AUSTRALIA: Pricing pressure hits Lion Q1
Australia's second-largest brewer, Lion Nathan Ltd, said today that despite getting off to a solid start to the year, its Australian and New Zealand beer businesses had experienced "challenging trading conditions at the end of the quarter which continued into January."
In a statement on the Australian Stock Exchange, Lion Nathan said that as a result, both businesses had recorded declines in volumes in the quarter when compared to the same period last year.
"In Australia, competitive pricing in the alcoholic beverage sector and a softer tap beer market resulted in a 2.6% decline in first quarter volumes," a statement said. "The impact of this volume decline was partially offset by the benefits of the continuing shift to higher margin premium brands (where volumes grew) and improved pricing."
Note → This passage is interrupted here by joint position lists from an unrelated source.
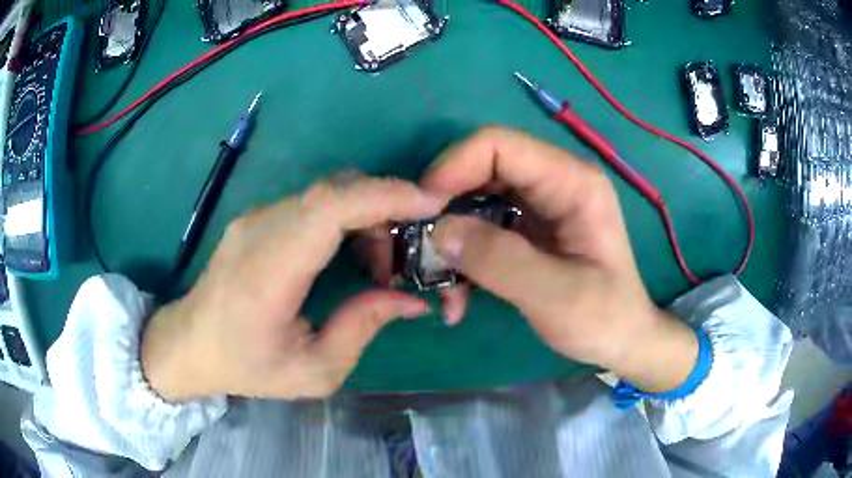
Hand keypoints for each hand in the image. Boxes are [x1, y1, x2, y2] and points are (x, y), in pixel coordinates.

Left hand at [141, 176, 445, 400]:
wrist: (189, 344)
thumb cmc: (245, 366)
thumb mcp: (312, 371)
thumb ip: (362, 329)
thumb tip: (411, 299)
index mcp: (267, 272)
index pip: (329, 208)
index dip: (384, 196)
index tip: (430, 203)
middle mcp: (258, 230)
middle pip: (334, 190)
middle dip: (385, 209)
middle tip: (407, 253)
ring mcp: (254, 218)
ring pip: (326, 192)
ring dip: (366, 216)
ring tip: (378, 264)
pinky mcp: (256, 218)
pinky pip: (312, 203)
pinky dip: (346, 218)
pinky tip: (349, 254)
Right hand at [423, 127, 697, 391]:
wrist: (622, 340)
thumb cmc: (604, 318)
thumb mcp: (557, 296)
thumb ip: (500, 260)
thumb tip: (439, 231)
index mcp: (572, 182)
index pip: (498, 145)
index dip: (452, 168)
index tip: (423, 212)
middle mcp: (554, 182)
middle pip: (480, 169)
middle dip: (444, 207)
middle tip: (421, 252)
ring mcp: (539, 205)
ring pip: (475, 199)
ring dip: (450, 238)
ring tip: (442, 286)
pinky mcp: (527, 228)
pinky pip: (481, 226)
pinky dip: (463, 256)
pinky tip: (459, 295)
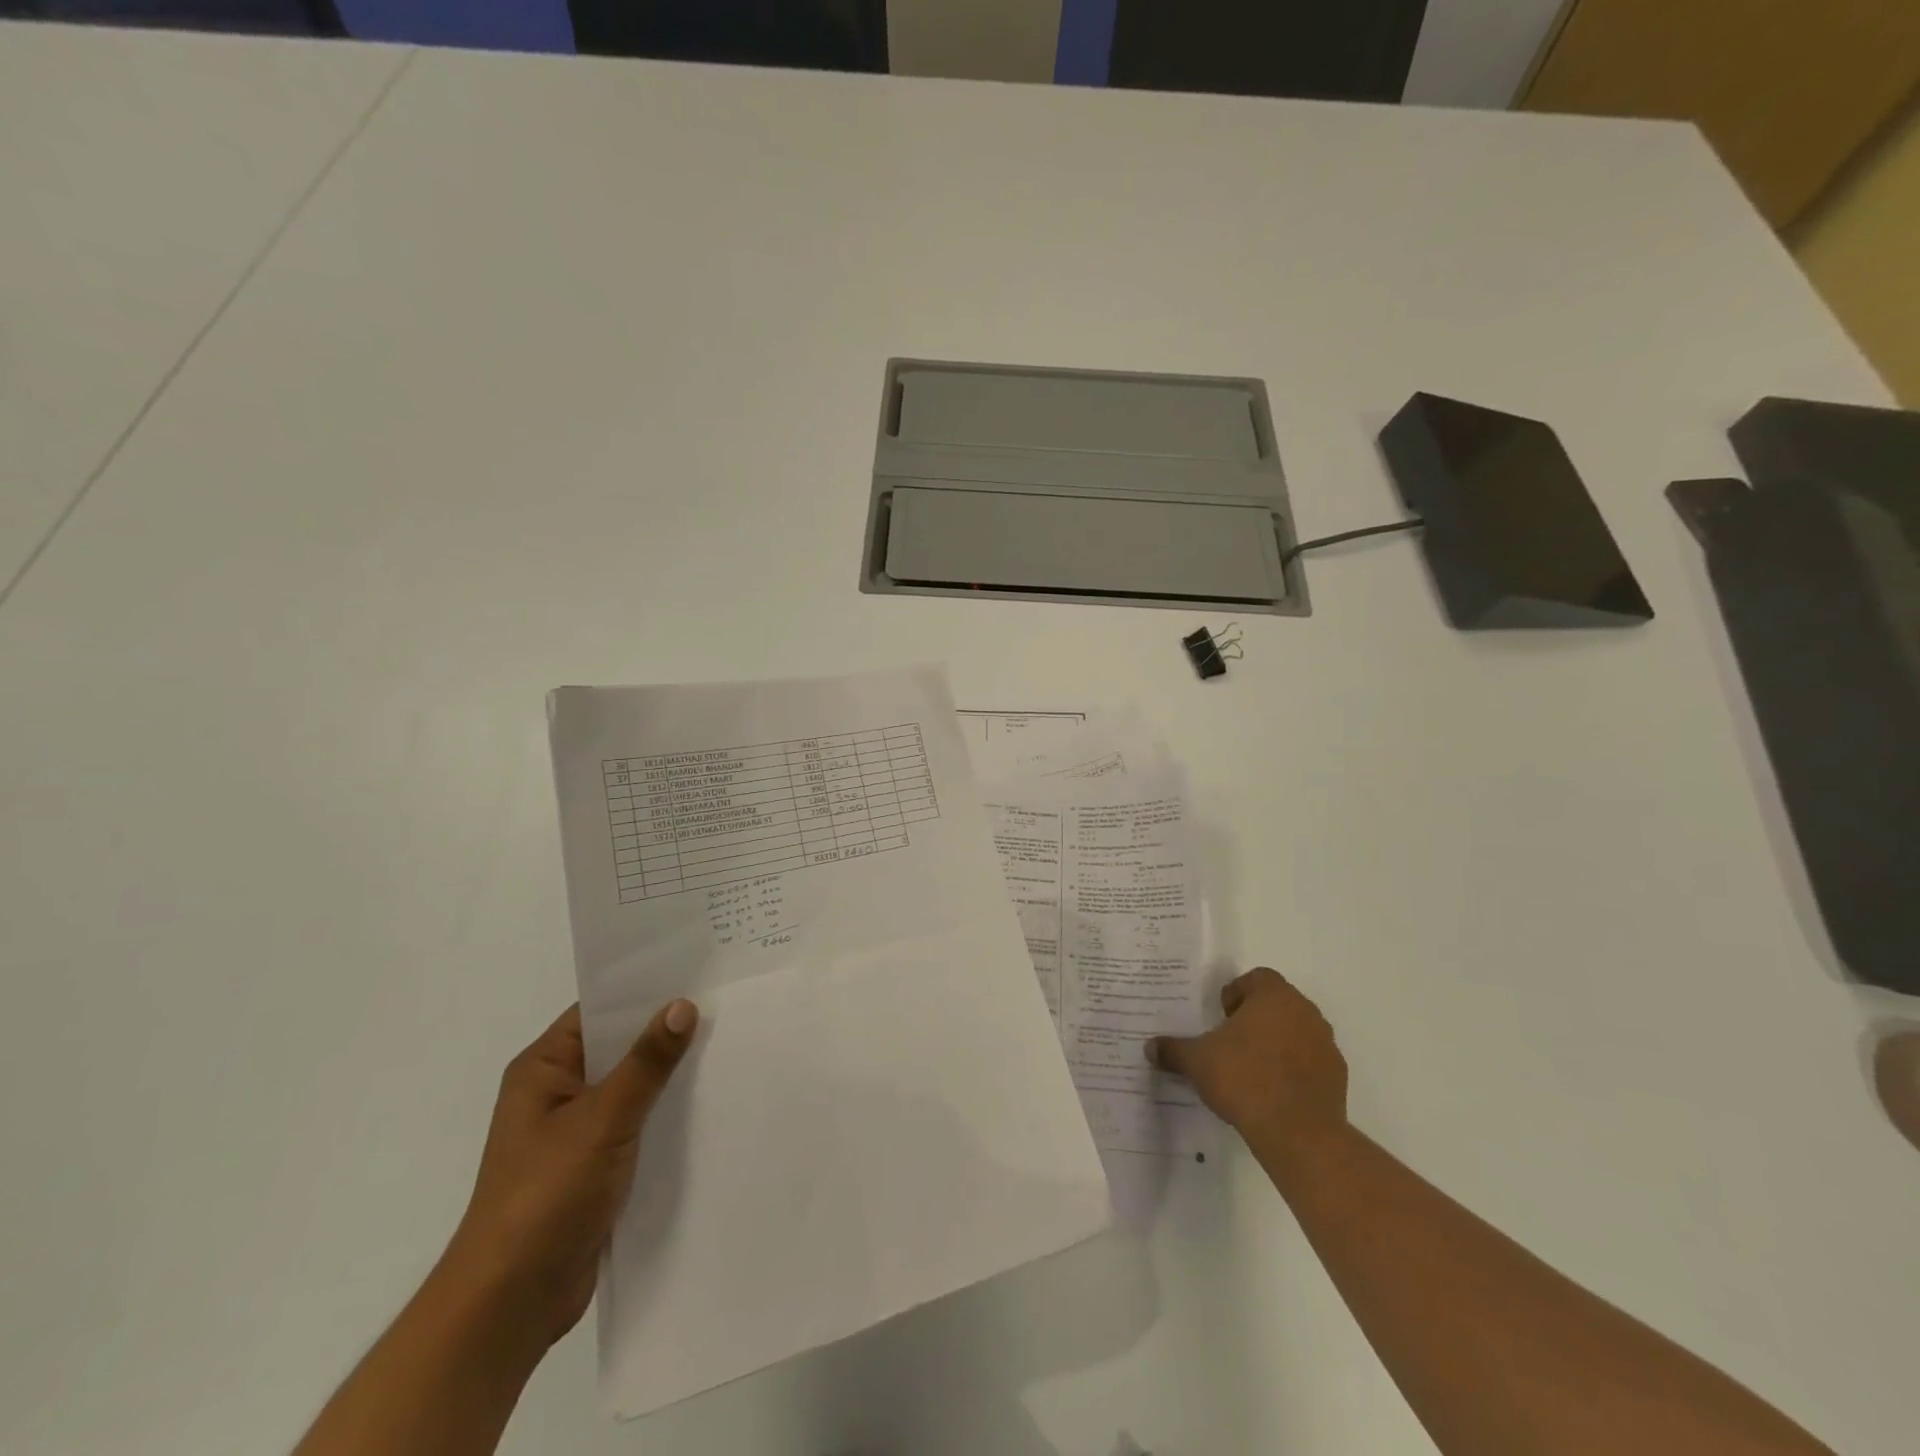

The company added that no significant cost pressures were experienced during the period and Lion Nathan continued to invest behind its brands.
The company said that poor weather over the holiday period had hit on-premise trading in New Zealand. Lion's domestic beer shipments were down 4.3% on the same period last year.
"The pricing environment remained very competitive with Lion Nathan bringing its pricing down in December to meet the market," the statement said.
Lion added that its wine business saw volumes ahead slightly on last year, driven by the continued success if Wither Hills and increased exports from the Australian wine business, particularly to the UK.
It also said that in the domestic Australian market, margins improved as a result of improvement in mix.
Lion Nathan CEO Rob Murray said: "The performance of our Australian and New Zealand beer business, particularly since the end of December, has been disappointing. At this early stage it is not easy to forecast what impact this will have on our full year result but we would expect net profit after tax (from operations) for the full 2005 fiscal year will be within the A$230m to A$235m guidance already provided to the market."
He added that this was prior to the one-off impact of a provision of around A$5m for raw materials, inventory and other associated local costs in the Australian RTD business, which is the result of a product recall in Japan initiated by a distributor.
Murray added: "The charge will be taken in the first half and may be reduced by recoveries from third parties. We believe this provision covers the full extent of our costs and any future third party claims will be vigorously defended."